# [Work required]
Present every line of the listing below as a numbered list, omitting any blank lines.
━━━━
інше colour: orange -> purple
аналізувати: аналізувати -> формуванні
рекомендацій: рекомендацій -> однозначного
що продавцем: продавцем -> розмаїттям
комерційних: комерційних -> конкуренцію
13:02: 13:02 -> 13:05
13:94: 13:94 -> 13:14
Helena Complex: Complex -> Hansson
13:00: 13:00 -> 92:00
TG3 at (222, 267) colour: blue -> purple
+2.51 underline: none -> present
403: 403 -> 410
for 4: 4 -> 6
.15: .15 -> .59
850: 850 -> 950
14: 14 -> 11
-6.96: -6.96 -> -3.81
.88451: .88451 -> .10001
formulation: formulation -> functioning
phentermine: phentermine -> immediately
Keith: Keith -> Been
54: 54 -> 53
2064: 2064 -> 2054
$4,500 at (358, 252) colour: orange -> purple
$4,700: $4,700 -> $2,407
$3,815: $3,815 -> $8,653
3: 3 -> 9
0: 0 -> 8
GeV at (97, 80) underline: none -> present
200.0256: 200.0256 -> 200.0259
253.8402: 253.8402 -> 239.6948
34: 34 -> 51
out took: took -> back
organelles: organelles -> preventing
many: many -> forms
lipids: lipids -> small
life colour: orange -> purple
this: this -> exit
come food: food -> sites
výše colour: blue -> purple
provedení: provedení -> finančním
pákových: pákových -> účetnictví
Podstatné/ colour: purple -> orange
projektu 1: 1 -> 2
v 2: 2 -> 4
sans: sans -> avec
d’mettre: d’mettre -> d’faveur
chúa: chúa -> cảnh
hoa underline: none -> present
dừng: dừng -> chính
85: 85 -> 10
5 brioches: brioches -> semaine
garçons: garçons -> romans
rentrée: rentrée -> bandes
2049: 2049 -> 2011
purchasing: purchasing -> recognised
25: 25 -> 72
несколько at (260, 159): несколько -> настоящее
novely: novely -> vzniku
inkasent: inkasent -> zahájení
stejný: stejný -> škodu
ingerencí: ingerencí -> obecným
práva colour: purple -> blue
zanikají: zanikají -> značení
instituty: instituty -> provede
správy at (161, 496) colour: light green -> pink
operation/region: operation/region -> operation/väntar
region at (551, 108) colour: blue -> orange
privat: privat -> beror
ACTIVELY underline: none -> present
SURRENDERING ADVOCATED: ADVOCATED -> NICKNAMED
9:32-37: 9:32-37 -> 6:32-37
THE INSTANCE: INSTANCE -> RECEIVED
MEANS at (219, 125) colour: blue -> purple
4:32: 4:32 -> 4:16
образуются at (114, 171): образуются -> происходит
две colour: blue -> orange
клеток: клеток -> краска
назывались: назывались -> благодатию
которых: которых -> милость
━━━━
# [Answer to this exercise]
1. інше colour: orange -> purple
2. аналізувати: аналізувати -> формуванні
3. рекомендацій: рекомендацій -> однозначного
4. що продавцем: продавцем -> розмаїттям
5. комерційних: комерційних -> конкуренцію
6. 13:02: 13:02 -> 13:05
7. 13:94: 13:94 -> 13:14
8. Helena Complex: Complex -> Hansson
9. 13:00: 13:00 -> 92:00
10. TG3 at (222, 267) colour: blue -> purple
11. +2.51 underline: none -> present
12. 403: 403 -> 410
13. for 4: 4 -> 6
14. .15: .15 -> .59
15. 850: 850 -> 950
16. 14: 14 -> 11
17. -6.96: -6.96 -> -3.81
18. .88451: .88451 -> .10001
19. formulation: formulation -> functioning
20. phentermine: phentermine -> immediately
21. Keith: Keith -> Been
22. 54: 54 -> 53
23. 2064: 2064 -> 2054
24. $4,500 at (358, 252) colour: orange -> purple
25. $4,700: $4,700 -> $2,407
26. $3,815: $3,815 -> $8,653
27. 3: 3 -> 9
28. 0: 0 -> 8
29. GeV at (97, 80) underline: none -> present
30. 200.0256: 200.0256 -> 200.0259
31. 253.8402: 253.8402 -> 239.6948
32. 34: 34 -> 51
33. out took: took -> back
34. organelles: organelles -> preventing
35. many: many -> forms
36. lipids: lipids -> small
37. life colour: orange -> purple
38. this: this -> exit
39. come food: food -> sites
40. výše colour: blue -> purple
41. provedení: provedení -> finančním
42. pákových: pákových -> účetnictví
43. Podstatné/ colour: purple -> orange
44. projektu 1: 1 -> 2
45. v 2: 2 -> 4
46. sans: sans -> avec
47. d’mettre: d’mettre -> d’faveur
48. chúa: chúa -> cảnh
49. hoa underline: none -> present
50. dừng: dừng -> chính
51. 85: 85 -> 10
52. 5 brioches: brioches -> semaine
53. garçons: garçons -> romans
54. rentrée: rentrée -> bandes
55. 2049: 2049 -> 2011
56. purchasing: purchasing -> recognised
57. 25: 25 -> 72
58. несколько at (260, 159): несколько -> настоящее
59. novely: novely -> vzniku
60. inkasent: inkasent -> zahájení
61. stejný: stejný -> škodu
62. ingerencí: ingerencí -> obecným
63. práva colour: purple -> blue
64. zanikají: zanikají -> značení
65. instituty: instituty -> provede
66. správy at (161, 496) colour: light green -> pink
67. operation/region: operation/region -> operation/väntar
68. region at (551, 108) colour: blue -> orange
69. privat: privat -> beror
70. ACTIVELY underline: none -> present
71. SURRENDERING ADVOCATED: ADVOCATED -> NICKNAMED
72. 9:32-37: 9:32-37 -> 6:32-37
73. THE INSTANCE: INSTANCE -> RECEIVED
74. MEANS at (219, 125) colour: blue -> purple
75. 4:32: 4:32 -> 4:16
76. образуются at (114, 171): образуются -> происходит
77. две colour: blue -> orange
78. клеток: клеток -> краска
79. назывались: назывались -> благодатию
80. которых: которых -> милость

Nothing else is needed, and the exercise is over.